Özetle Rusya, Suriye’de “halkın iradesi” meselesi gündeme geldiğinde, bunun “Sünni olmayan azınlıkların haklarını da içermesi gerektiğini” savunuyor. Bunu elbette ki demokrasiye olan inancından değil, Suriye’deki çıkarlarını korumak için yapıyor. Gelişmeler de Moskova’nın bu ısrarını sürdüreceğini gösteriyor.
Bu nedenle Suriye’de uzun vadede istikrar isteniyorsa, Rusya’ya göre ortaya çıkacak yapının Sünni çoğunluğa dayanan ve İslami eğilimli olan bir rejim değil, tüm kesimleri koruyan bir yönetim biçimi olması gerekecek. Moskova’nın, Suriye’de aşırı dinci bir iktidarın işbaşına gelmesinden endişe eden Batıyı da bu konuda ikna etmesi zor olmayacaktır.

Oyun kurucu olma durumu yok
Türkiye’nin Ortadoğu’ya dönük artan ilgisinin odağında İslami eğilimlerin ve “Sünni dayanışması” ruhunun yattığı ise yerli ve yabancı analizlerde sık sık yer alan bir husus. Ankara’nın bunun doğru olmadığını göstermek açısından atacağı somut adımlar, sadece Suriye’de değil, Ortadoğu’nun genelinde istikrarı sağlamaya dönük Türk-Rus işbirliğinin de önünü açacaktır.
AKP çevreleri aksini iddia etseler de, Türkiye bölgesinde “oyun kurucu” olma potansiyelini mevcut durumda yitirdi. Irak ile ilişkilerin de bu açıdan kötü bir mecrada seyrettiğini görüyoruz. Rusya ile bölgenin akıbeti konusunda varılacak genel kapsamlı bir mutabakat ise Ankara’yı yeniden “bölgesel oyuncu” yapacaktır.
Fakat bunun için Türkiye’nin “mezhepsel tercihlerden” ziyade, “ideolojik açıdan nötr” olan bir şekilde istikrarı pekiştirecek tercihlere yöneldiğini göstermesi gerekecektir. Daha önce birçok kez dediğimiz gibi, uluslararası ilişkiler ne AKP’nin, ne de başkalarının öznel arzularına göre şekillenemeyecek derecede karmaşık olmuştur her zaman.

Gerçeklere göre hareket etmek
Özünde “öngörülemezlik” olduğundan, bu ilişkiler masa başında yazılan güzel tezlere de pek nadiren uymuştur. Nitekim, Sovyetler Birliği’nin beklenmedik çöküşüyle yırtılıp atılan tezlerin haddi hesabı yoktur.

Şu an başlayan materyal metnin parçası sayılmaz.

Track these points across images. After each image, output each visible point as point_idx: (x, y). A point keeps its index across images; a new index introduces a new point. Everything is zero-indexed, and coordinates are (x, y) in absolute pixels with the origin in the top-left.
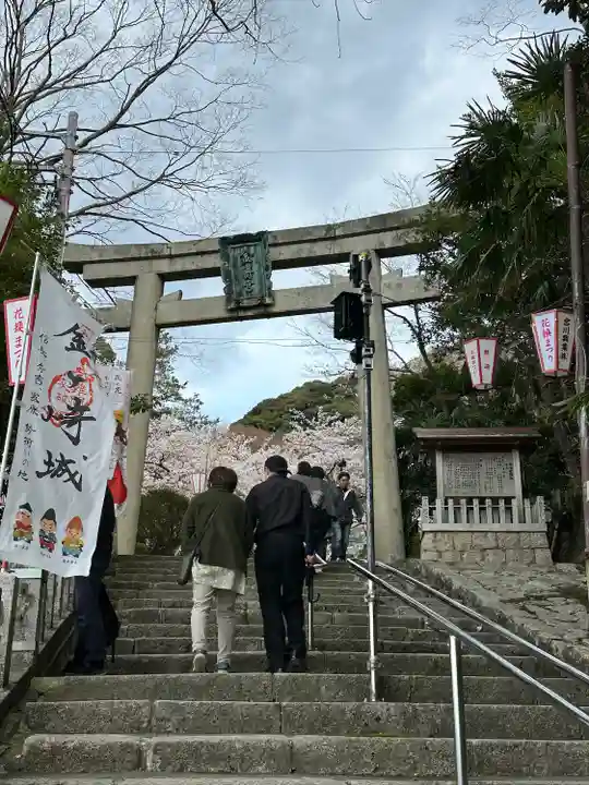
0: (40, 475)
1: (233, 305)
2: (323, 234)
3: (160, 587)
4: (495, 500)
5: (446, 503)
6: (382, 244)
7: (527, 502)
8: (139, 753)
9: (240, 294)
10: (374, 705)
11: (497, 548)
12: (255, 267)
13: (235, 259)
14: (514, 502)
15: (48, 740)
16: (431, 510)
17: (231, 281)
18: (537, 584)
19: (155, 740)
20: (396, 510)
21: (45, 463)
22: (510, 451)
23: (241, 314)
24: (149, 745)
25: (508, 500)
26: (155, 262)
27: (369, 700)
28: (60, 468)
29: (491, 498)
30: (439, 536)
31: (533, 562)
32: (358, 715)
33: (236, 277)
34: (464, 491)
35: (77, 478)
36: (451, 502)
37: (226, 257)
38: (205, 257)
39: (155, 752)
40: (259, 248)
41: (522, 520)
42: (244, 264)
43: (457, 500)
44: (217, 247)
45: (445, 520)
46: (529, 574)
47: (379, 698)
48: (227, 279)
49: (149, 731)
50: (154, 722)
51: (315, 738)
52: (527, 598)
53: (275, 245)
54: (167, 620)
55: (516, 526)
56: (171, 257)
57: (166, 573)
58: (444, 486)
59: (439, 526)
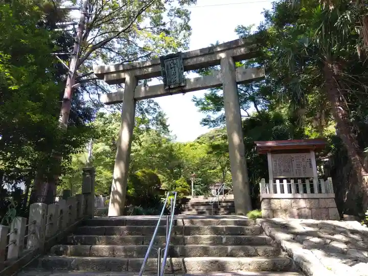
1: (167, 88)
4: (303, 180)
7: (322, 180)
9: (170, 82)
12: (177, 69)
13: (168, 66)
17: (166, 76)
22: (309, 152)
23: (171, 91)
26: (134, 71)
29: (301, 178)
31: (329, 214)
33: (168, 75)
34: (285, 174)
36: (278, 181)
37: (163, 66)
38: (155, 66)
40: (178, 60)
41: (320, 191)
42: (171, 68)
44: (159, 62)
48: (164, 75)
53: (186, 59)
55: (317, 195)
56: (140, 68)
58: (273, 172)
59: (273, 195)
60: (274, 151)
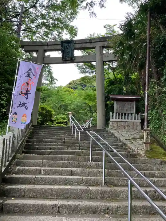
0: (18, 107)
1: (64, 59)
2: (88, 41)
3: (44, 134)
4: (128, 114)
5: (116, 114)
6: (104, 45)
7: (136, 114)
8: (40, 170)
9: (66, 57)
10: (90, 163)
11: (128, 126)
12: (70, 49)
13: (65, 47)
14: (133, 114)
15: (21, 168)
16: (112, 116)
18: (135, 135)
19: (44, 168)
20: (104, 115)
21: (19, 104)
22: (133, 101)
24: (42, 169)
25: (132, 114)
26: (43, 47)
27: (89, 161)
28: (23, 105)
30: (114, 122)
31: (137, 129)
32: (87, 164)
33: (65, 52)
34: (121, 111)
35: (27, 107)
36: (117, 114)
37: (62, 46)
38: (57, 46)
39: (43, 170)
40: (71, 44)
41: (135, 119)
42: (67, 49)
43: (119, 114)
44: (60, 43)
45: (116, 118)
46: (134, 132)
47: (91, 161)
48: (62, 52)
49: (42, 166)
50: (43, 165)
51: (76, 169)
52: (132, 139)
53: (76, 43)
54: (45, 142)
55: (133, 120)
56: (48, 45)
57: (45, 130)
58: (116, 110)
59: (114, 120)
60: (118, 100)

Sonuçta Suriye krizinin Rusya olmadan çözülemeyeceğini artık görmek ve Moskova’nın o ülkede stratejik çıkarları bulunduğunu kabul ederek hareket etmek durumundayız. Rusya da elbette ki Türkiye’nin Ortadoğu’da artan önemini kabul etmek durumunda.
Bu gerçeklere göre hareket etmek hem karşılıklı olarak duyulan bazı şüpheleri giderecek, hem de bölgeye dönük yapıcı ve işlevsel işbirliğini kolaylaştıracaktır.